Quattro a due…

Beato lui, il Raspelli nazionale che dice, su “La Stampa” del 7 aprile scorso, essere finite le “grandi abbuffate”. Almeno lui le ha fatte. Può ricordarle. Ora può dimagrire con coscienza e noi rimanere stabili con le nostre pancette. Però ha ragione quando dice “I ristoranti sono vuoti, altro che, a mezzogiorno è desolante…”. Con alterne fortune è così, anche se non ovunque. È la crisi e il prezzo fa la differenza.

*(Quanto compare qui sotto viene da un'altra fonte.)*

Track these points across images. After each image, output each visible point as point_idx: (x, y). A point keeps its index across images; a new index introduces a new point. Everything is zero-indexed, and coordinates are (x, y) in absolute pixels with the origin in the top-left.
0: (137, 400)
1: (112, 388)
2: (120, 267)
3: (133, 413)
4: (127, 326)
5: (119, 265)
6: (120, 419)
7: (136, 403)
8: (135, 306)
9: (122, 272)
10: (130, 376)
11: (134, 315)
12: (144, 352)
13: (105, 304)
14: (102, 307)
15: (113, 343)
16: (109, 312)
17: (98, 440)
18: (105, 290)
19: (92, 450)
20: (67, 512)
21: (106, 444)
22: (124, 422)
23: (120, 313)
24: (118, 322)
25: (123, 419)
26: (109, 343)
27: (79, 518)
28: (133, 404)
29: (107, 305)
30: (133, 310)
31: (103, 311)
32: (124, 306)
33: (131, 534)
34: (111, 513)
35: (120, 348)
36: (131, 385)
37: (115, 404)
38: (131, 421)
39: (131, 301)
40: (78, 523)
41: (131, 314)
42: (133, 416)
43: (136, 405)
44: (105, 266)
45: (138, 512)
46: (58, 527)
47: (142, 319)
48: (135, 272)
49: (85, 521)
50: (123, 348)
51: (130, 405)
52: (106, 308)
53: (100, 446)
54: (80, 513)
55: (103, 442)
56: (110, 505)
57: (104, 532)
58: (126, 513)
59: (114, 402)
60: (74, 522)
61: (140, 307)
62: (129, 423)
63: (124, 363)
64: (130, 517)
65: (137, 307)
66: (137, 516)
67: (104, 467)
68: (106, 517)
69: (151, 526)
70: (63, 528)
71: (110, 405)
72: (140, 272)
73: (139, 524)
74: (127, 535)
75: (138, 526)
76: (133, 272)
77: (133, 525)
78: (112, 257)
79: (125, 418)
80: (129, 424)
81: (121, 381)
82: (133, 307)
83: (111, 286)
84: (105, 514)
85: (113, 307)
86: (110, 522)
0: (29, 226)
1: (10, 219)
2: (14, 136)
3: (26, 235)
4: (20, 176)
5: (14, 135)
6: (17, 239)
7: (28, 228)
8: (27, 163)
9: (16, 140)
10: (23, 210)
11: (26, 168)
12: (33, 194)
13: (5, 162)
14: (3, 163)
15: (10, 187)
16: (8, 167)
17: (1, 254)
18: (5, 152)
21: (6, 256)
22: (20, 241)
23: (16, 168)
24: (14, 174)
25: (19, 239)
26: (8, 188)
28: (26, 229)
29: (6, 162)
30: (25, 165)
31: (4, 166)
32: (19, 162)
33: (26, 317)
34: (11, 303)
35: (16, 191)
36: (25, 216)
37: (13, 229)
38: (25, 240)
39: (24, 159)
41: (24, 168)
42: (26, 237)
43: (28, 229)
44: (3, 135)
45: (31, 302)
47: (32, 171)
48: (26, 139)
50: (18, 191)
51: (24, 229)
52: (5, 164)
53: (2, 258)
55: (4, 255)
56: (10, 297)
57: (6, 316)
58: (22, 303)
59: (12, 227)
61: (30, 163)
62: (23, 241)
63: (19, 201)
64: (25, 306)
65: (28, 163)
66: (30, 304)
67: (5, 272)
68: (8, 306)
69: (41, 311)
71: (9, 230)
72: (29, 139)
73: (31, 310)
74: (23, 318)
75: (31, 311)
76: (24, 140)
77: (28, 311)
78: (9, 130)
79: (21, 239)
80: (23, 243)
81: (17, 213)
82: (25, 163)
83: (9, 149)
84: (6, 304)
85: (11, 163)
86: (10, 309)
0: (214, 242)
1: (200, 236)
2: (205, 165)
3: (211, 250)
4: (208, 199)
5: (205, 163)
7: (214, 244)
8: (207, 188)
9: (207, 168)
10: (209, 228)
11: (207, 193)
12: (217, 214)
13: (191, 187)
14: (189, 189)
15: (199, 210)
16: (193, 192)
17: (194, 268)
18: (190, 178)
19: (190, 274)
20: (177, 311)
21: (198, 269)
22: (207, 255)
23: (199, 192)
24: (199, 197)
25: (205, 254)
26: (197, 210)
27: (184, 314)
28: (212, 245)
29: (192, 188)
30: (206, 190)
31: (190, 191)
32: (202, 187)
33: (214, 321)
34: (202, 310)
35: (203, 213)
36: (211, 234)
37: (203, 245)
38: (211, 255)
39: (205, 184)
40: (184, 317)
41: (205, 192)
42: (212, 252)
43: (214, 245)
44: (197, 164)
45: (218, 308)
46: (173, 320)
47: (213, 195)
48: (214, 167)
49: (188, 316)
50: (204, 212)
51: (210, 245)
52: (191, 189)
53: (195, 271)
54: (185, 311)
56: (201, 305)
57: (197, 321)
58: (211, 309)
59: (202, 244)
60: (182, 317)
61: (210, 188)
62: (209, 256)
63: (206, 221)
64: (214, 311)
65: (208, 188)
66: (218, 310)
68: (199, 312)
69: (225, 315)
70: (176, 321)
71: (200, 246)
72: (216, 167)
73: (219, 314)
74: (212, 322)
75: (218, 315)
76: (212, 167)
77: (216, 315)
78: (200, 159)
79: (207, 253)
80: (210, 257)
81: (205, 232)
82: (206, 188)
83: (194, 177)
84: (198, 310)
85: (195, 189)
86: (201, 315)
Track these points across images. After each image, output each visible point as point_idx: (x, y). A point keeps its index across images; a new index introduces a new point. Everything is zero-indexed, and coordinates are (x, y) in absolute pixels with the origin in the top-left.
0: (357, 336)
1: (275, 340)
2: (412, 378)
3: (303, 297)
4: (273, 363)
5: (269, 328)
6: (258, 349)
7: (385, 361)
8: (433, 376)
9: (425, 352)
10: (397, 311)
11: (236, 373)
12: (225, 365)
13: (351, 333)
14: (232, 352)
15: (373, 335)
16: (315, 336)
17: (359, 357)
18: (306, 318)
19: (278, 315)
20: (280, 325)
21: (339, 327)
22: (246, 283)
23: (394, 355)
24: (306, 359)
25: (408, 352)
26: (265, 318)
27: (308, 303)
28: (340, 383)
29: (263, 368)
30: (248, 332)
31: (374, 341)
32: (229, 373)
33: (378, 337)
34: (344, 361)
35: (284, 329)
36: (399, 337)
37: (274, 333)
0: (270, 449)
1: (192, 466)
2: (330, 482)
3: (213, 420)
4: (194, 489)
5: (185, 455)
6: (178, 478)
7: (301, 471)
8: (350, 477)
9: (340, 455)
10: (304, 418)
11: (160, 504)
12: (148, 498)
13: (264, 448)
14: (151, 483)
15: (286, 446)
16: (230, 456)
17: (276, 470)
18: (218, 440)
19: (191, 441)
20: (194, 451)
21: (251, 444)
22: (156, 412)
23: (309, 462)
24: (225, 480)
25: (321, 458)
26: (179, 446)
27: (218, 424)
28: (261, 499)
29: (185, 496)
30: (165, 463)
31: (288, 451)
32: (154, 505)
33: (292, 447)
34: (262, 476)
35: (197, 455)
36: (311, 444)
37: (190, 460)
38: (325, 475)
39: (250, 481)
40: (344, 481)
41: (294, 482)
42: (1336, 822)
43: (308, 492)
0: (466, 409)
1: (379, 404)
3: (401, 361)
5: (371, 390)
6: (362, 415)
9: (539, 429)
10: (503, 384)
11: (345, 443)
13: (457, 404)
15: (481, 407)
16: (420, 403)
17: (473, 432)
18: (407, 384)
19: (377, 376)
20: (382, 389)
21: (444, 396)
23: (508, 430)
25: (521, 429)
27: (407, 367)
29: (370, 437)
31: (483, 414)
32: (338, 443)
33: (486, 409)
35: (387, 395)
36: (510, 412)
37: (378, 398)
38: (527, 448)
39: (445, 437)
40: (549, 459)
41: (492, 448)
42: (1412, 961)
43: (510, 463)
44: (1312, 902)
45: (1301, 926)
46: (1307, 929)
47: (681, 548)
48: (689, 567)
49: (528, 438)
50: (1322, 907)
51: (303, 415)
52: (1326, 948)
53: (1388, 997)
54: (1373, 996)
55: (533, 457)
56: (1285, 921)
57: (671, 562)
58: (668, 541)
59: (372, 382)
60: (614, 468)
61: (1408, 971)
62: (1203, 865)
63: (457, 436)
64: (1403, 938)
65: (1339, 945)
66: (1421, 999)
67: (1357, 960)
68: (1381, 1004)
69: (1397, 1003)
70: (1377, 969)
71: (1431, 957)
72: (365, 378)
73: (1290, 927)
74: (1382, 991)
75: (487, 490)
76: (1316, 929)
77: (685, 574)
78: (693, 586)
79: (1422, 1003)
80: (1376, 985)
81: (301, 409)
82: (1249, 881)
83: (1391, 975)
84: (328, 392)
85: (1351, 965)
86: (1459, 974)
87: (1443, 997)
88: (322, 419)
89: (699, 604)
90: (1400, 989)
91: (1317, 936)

Non sono d’accordo invece quando dice che “Chi va al ristorante non prende tutte le portate, le grandi abbuffate non esistono più e anche chi le può fare, per questione di portafoglio, se ne vergogna e rinuncia”. Qui intervengono anche fattori di stile di vita, di logica troppo domenicale del nostro pranzo (antipasto, primo, secondo e dolce), di imitazione del fast food (un piatto-panino che si combina liberamente). Sono anni che la ristorazione classica si deve affidare a camerieri abili (io prendo un primo e un dolce, io un antipasto al posto del primo e poi un secondo etc etc) o ad imitazioni del fast (self service, spaghetterie, pizzerie, tigelle, piadine, zuppe…). Sarebbe ora di mettere mano ad una rivisitazione del pranzo, riducendolo a due portate: una forte ed un eventuale dessert; un piatto unico con contorno annesso… stile nordico… Quattro portate sono troppe calorie. E poi, certo, quattro portate è anche una questione di soldi.